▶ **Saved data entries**
+--

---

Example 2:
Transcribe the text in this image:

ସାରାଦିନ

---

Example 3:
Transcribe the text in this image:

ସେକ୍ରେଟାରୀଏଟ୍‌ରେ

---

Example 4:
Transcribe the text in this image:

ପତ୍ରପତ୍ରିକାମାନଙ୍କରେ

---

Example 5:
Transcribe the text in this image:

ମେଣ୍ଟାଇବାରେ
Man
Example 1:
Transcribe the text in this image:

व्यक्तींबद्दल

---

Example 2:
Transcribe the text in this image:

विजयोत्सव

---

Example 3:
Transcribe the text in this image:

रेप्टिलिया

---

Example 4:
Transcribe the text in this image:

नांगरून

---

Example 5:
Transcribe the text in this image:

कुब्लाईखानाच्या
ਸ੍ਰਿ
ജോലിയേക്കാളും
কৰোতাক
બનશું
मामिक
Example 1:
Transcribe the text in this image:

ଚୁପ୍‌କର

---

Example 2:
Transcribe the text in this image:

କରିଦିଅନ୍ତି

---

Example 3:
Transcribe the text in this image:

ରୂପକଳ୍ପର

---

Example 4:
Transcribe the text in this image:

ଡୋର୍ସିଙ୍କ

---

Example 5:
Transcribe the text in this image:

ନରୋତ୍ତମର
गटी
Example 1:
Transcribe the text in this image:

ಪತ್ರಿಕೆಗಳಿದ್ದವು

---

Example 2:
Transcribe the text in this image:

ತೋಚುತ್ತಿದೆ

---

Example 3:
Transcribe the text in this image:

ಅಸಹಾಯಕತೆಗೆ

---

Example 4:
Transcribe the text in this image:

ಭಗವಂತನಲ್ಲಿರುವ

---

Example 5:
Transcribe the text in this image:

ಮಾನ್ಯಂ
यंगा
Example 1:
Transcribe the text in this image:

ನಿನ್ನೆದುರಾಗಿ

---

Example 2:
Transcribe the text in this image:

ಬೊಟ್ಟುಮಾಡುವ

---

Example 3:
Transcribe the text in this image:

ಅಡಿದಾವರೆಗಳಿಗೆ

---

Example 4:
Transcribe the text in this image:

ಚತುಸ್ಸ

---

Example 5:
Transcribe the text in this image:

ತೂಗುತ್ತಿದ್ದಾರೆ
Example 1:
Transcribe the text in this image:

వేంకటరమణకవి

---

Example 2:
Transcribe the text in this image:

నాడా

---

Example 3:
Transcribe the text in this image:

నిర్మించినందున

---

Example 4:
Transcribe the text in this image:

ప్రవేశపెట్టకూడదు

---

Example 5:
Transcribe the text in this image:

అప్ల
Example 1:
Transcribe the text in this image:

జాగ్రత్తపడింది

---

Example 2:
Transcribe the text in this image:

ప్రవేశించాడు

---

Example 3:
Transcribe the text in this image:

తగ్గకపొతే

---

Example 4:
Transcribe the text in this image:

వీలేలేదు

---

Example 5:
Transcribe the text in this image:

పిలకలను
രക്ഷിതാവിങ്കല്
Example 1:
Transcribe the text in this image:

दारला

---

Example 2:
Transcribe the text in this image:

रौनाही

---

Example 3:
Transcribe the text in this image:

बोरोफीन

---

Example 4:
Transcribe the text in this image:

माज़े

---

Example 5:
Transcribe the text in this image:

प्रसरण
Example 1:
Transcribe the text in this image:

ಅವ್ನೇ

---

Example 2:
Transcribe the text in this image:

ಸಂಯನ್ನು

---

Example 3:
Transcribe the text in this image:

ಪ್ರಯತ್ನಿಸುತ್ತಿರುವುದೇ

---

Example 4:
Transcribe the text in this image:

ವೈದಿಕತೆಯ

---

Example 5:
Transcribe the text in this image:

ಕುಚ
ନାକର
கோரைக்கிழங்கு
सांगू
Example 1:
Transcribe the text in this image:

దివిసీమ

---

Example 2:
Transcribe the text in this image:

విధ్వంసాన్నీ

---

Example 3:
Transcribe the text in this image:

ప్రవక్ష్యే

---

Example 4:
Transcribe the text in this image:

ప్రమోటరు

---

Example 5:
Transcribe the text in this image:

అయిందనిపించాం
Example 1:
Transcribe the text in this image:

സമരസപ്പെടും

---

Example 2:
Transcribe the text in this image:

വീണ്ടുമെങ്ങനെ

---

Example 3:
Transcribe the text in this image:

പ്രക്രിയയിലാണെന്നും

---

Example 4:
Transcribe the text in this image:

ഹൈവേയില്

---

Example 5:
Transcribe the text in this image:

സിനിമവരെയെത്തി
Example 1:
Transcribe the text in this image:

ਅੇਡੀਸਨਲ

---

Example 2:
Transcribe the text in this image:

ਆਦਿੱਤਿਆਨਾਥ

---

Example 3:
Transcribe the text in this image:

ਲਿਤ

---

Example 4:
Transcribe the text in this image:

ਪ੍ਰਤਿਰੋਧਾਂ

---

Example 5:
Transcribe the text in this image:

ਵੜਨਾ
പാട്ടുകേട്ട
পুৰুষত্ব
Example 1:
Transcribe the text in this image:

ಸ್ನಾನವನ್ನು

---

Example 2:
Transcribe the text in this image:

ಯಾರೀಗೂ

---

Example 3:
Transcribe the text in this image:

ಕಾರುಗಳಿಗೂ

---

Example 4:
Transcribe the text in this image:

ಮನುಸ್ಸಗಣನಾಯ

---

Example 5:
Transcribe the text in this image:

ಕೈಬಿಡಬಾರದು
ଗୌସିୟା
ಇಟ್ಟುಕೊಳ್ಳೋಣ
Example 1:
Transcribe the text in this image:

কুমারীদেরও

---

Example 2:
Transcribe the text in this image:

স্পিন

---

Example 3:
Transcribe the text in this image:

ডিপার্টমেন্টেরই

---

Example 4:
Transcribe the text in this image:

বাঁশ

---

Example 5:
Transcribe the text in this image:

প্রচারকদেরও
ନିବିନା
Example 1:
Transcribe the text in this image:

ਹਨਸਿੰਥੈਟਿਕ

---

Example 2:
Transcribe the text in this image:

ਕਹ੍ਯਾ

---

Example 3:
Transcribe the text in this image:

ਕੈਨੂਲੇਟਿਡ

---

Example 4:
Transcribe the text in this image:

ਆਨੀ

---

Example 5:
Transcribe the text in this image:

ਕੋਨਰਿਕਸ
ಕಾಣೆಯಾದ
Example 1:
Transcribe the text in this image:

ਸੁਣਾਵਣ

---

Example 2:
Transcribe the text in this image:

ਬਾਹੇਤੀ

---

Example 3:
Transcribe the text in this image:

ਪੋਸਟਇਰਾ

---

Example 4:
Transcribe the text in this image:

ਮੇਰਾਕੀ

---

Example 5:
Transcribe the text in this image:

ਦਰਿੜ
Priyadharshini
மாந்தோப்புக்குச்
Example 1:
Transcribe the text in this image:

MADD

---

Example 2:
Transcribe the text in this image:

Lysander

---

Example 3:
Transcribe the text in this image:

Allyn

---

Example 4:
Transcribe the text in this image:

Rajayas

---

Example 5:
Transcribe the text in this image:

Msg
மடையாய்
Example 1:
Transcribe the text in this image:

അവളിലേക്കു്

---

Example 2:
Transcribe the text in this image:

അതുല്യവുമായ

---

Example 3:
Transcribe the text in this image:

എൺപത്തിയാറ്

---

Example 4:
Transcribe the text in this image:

+--

Would you please transcribe the records above in full and exactly?

---

Example 2:
Transcribe the text in this image:

ସାରାଦିନ

---

Example 3:
Transcribe the text in this image:

ସେକ୍ରେଟାରୀଏଟ୍‌ରେ

---

Example 4:
Transcribe the text in this image:

ପତ୍ରପତ୍ରିକାମାନଙ୍କରେ

---

Example 5:
Transcribe the text in this image:

ମେଣ୍ଟାଇବାରେ
Man
Example 1:
Transcribe the text in this image:

व्यक्तींबद्दल

---

Example 2:
Transcribe the text in this image:

विजयोत्सव

---

Example 3:
Transcribe the text in this image:

रेप्टिलिया

---

Example 4:
Transcribe the text in this image:

नांगरून

---

Example 5:
Transcribe the text in this image:

कुब्लाईखानाच्या
ਸ੍ਰਿ
ജോലിയേക്കാളും
কৰোতাক
બનશું
मामिक
Example 1:
Transcribe the text in this image:

ଚୁପ୍‌କର

---

Example 2:
Transcribe the text in this image:

କରିଦିଅନ୍ତି

---

Example 3:
Transcribe the text in this image:

ରୂପକଳ୍ପର

---

Example 4:
Transcribe the text in this image:

ଡୋର୍ସିଙ୍କ

---

Example 5:
Transcribe the text in this image:

ନରୋତ୍ତମର
गटी
Example 1:
Transcribe the text in this image:

ಪತ್ರಿಕೆಗಳಿದ್ದವು

---

Example 2:
Transcribe the text in this image:

ತೋಚುತ್ತಿದೆ

---

Example 3:
Transcribe the text in this image:

ಅಸಹಾಯಕತೆಗೆ

---

Example 4:
Transcribe the text in this image:

ಭಗವಂತನಲ್ಲಿರುವ

---

Example 5:
Transcribe the text in this image:

ಮಾನ್ಯಂ
यंगा
Example 1:
Transcribe the text in this image:

ನಿನ್ನೆದುರಾಗಿ

---

Example 2:
Transcribe the text in this image:

ಬೊಟ್ಟುಮಾಡುವ

---

Example 3:
Transcribe the text in this image:

ಅಡಿದಾವರೆಗಳಿಗೆ

---

Example 4:
Transcribe the text in this image:

ಚತುಸ್ಸ

---

Example 5:
Transcribe the text in this image:

ತೂಗುತ್ತಿದ್ದಾರೆ
Example 1:
Transcribe the text in this image:

వేంకటరమణకవి

---

Example 2:
Transcribe the text in this image:

నాడా

---

Example 3:
Transcribe the text in this image:

నిర్మించినందున

---

Example 4:
Transcribe the text in this image:

ప్రవేశపెట్టకూడదు

---

Example 5:
Transcribe the text in this image:

అప్ల
Example 1:
Transcribe the text in this image:

జాగ్రత్తపడింది

---

Example 2:
Transcribe the text in this image:

ప్రవేశించాడు

---

Example 3:
Transcribe the text in this image:

తగ్గకపొతే

---

Example 4:
Transcribe the text in this image:

వీలేలేదు

---

Example 5:
Transcribe the text in this image:

పిలకలను
രക്ഷിതാവിങ്കല്
Example 1:
Transcribe the text in this image:

दारला

---

Example 2:
Transcribe the text in this image:

रौनाही

---

Example 3:
Transcribe the text in this image:

बोरोफीन

---

Example 4:
Transcribe the text in this image:

माज़े

---

Example 5:
Transcribe the text in this image:

प्रसरण
Example 1:
Transcribe the text in this image:

ಅವ್ನೇ

---

Example 2:
Transcribe the text in this image:

ಸಂಯನ್ನು

---

Example 3:
Transcribe the text in this image:

ಪ್ರಯತ್ನಿಸುತ್ತಿರುವುದೇ

---

Example 4:
Transcribe the text in this image:

ವೈದಿಕತೆಯ

---

Example 5:
Transcribe the text in this image:

ಕುಚ
ନାକର
கோரைக்கிழங்கு
सांगू
Example 1:
Transcribe the text in this image:

దివిసీమ

---

Example 2:
Transcribe the text in this image:

విధ్వంసాన్నీ

---

Example 3:
Transcribe the text in this image:

ప్రవక్ష్యే

---

Example 4:
Transcribe the text in this image:

ప్రమోటరు

---

Example 5:
Transcribe the text in this image:

అయిందనిపించాం
Example 1:
Transcribe the text in this image:

സമരസപ്പെടും

---

Example 2:
Transcribe the text in this image:

വീണ്ടുമെങ്ങനെ

---

Example 3:
Transcribe the text in this image:

പ്രക്രിയയിലാണെന്നും

---

Example 4:
Transcribe the text in this image:

ഹൈവേയില്

---

Example 5:
Transcribe the text in this image:

സിനിമവരെയെത്തി
Example 1:
Transcribe the text in this image:

ਅੇਡੀਸਨਲ

---

Example 2:
Transcribe the text in this image:

ਆਦਿੱਤਿਆਨਾਥ

---

Example 3:
Transcribe the text in this image:

ਲਿਤ

---

Example 4:
Transcribe the text in this image:

ਪ੍ਰਤਿਰੋਧਾਂ

---

Example 5:
Transcribe the text in this image:

ਵੜਨਾ
പാട്ടുകേട്ട
পুৰুষত্ব
Example 1:
Transcribe the text in this image:

ಸ್ನಾನವನ್ನು

---

Example 2:
Transcribe the text in this image:

ಯಾರೀಗೂ

---

Example 3:
Transcribe the text in this image:

ಕಾರುಗಳಿಗೂ

---

Example 4:
Transcribe the text in this image:

ಮನುಸ್ಸಗಣನಾಯ

---

Example 5:
Transcribe the text in this image:

ಕೈಬಿಡಬಾರದು
ଗୌସିୟା
ಇಟ್ಟುಕೊಳ್ಳೋಣ
Example 1:
Transcribe the text in this image:

কুমারীদেরও

---

Example 2:
Transcribe the text in this image:

স্পিন

---

Example 3:
Transcribe the text in this image:

ডিপার্টমেন্টেরই

---

Example 4:
Transcribe the text in this image:

বাঁশ

---

Example 5:
Transcribe the text in this image:

প্রচারকদেরও
ନିବିନା
Example 1:
Transcribe the text in this image:

ਹਨਸਿੰਥੈਟਿਕ

---

Example 2:
Transcribe the text in this image:

ਕਹ੍ਯਾ

---

Example 3:
Transcribe the text in this image:

ਕੈਨੂਲੇਟਿਡ

---

Example 4:
Transcribe the text in this image:

ਆਨੀ

---

Example 5:
Transcribe the text in this image:

ਕੋਨਰਿਕਸ
ಕಾಣೆಯಾದ
Example 1:
Transcribe the text in this image:

ਸੁਣਾਵਣ

---

Example 2:
Transcribe the text in this image:

ਬਾਹੇਤੀ

---

Example 3:
Transcribe the text in this image:

ਪੋਸਟਇਰਾ

---

Example 4:
Transcribe the text in this image:

ਮੇਰਾਕੀ

---

Example 5:
Transcribe the text in this image:

ਦਰਿੜ
Priyadharshini
மாந்தோப்புக்குச்
Example 1:
Transcribe the text in this image:

MADD

---

Example 2:
Transcribe the text in this image:

Lysander

---

Example 3:
Transcribe the text in this image:

Allyn

---

Example 4:
Transcribe the text in this image:

Rajayas

---

Example 5:
Transcribe the text in this image:

Msg
மடையாய்
Example 1:
Transcribe the text in this image:

അവളിലേക്കു്

---

Example 2:
Transcribe the text in this image:

അതുല്യവുമായ

---

Example 3:
Transcribe the text in this image:

എൺപത്തിയാറ്

---

Example 4:
Transcribe the text in this image:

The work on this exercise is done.